In Viens, the court considered a parallel claim brought under the Connecticut Fair Housing Act (CFHA), which prohibited discrimination on the basis of source of income in any “residential real-estate-related transaction[] . . . or in the terms and conditions of such a transaction.” 113 F. Supp. 3d at 560 (quoting Conn. Gen. Stat. Ann. § 46a-64c(a)(7)). The court concluded that the CFHA covered landlord claims against insurers because the statute granted a right of action to “[a]ny person claiming to be aggrieved by a violation.” Id. at 561 (quoting Conn. Gen. Stat. Ann. § 46a-98a). The court also concluded that the plaintiffs had plausibly asserted a discriminatory injury to HCV recipients as the CFHA required, because “if landlords are forced to pay a financial penalty for renting to Section 8 tenants, they will be less likely to participate in the program which would result in less housing being available to Section 8 participants.” Id. at 566.
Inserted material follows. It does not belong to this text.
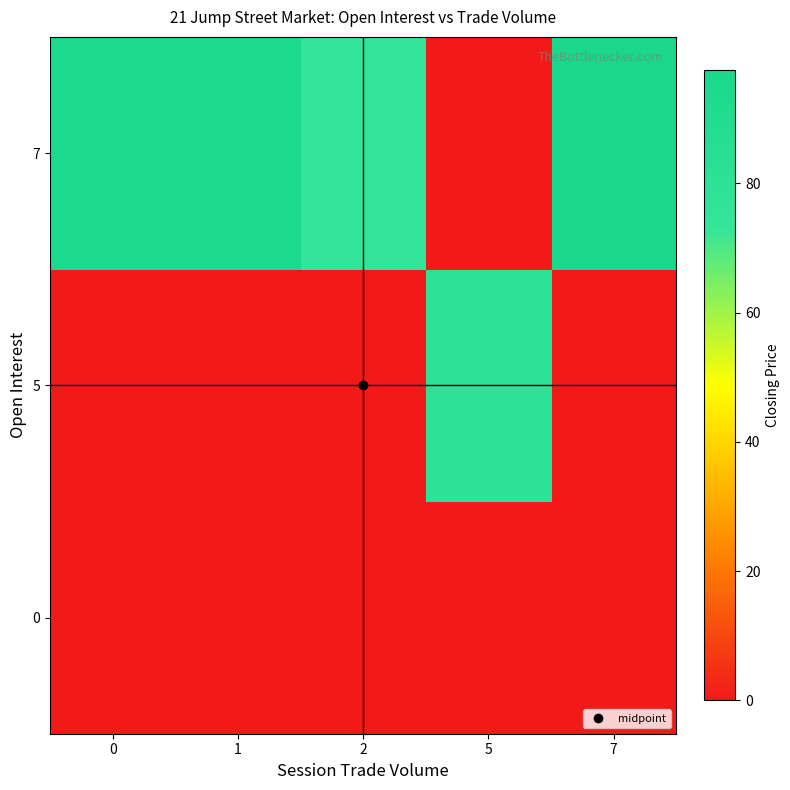

How many categories are shown in the chart?

5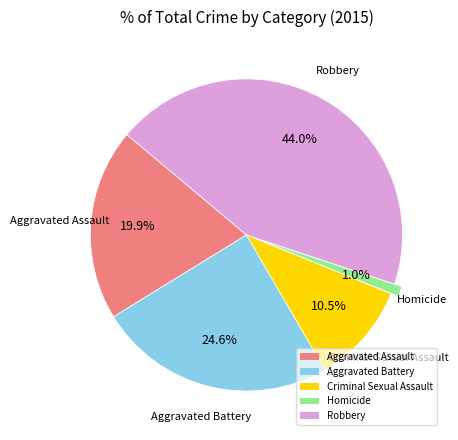

To the nearest percent, what percentage of the pie is Aggravated Battery?

25%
In another case involving the CFHA, a Connecticut trial court allowed a discrimination suit by a landlord against two homeowners’ insurance companies to proceed. See Francia v. Mount Vernon Fire Ins. Co., No. CV084032039S, 2012 WL 1088544 (Conn. Super. Ct. Mar. 6, 2012). The insurance company had a practice of refusing to issue insurance policies to landlords for whom more than twenty percent of their tenants were HCV recipients, and charging higher premiums to landlords who rented to any Section 8 tenants at all. Id. at *1. The defendant moved to dismiss the claims for violations of CFHA Sections 46a-64c(a)(2)–(3), which respectively forbid source-of-income discrimination in the “terms, conditions, or privileges of sale or rental of a dwelling, or in the provision of services and facilities in connection herewith” and in “mak[ing], print[ing], or publish[ing] . . . any notice, statement, or advertisement with respect to the sale or rental of a dwelling.” Id. at *4 (quoting Conn. Gen. Stat. Ann. §§ 46a-64c(a)(2)–(3)). Surveying analogous federal FHA caselaw, the court concluded that insurance was a “service” in connection with the sale or rental of a dwelling, and that insurance discrimination against landlords caused an injury to Section 8 tenants by “adversely impact[ing] the availability of low-income housing.” Id. at *6. Similarly, the court allowed the publication claim could move forward after surveying federal FHA caselaw, concluding that insurance quotes were “statements” that “expressed a preference against tenants whose lawful source of income included housing vouchers” for the purposes of the CFHA. Id. at *7.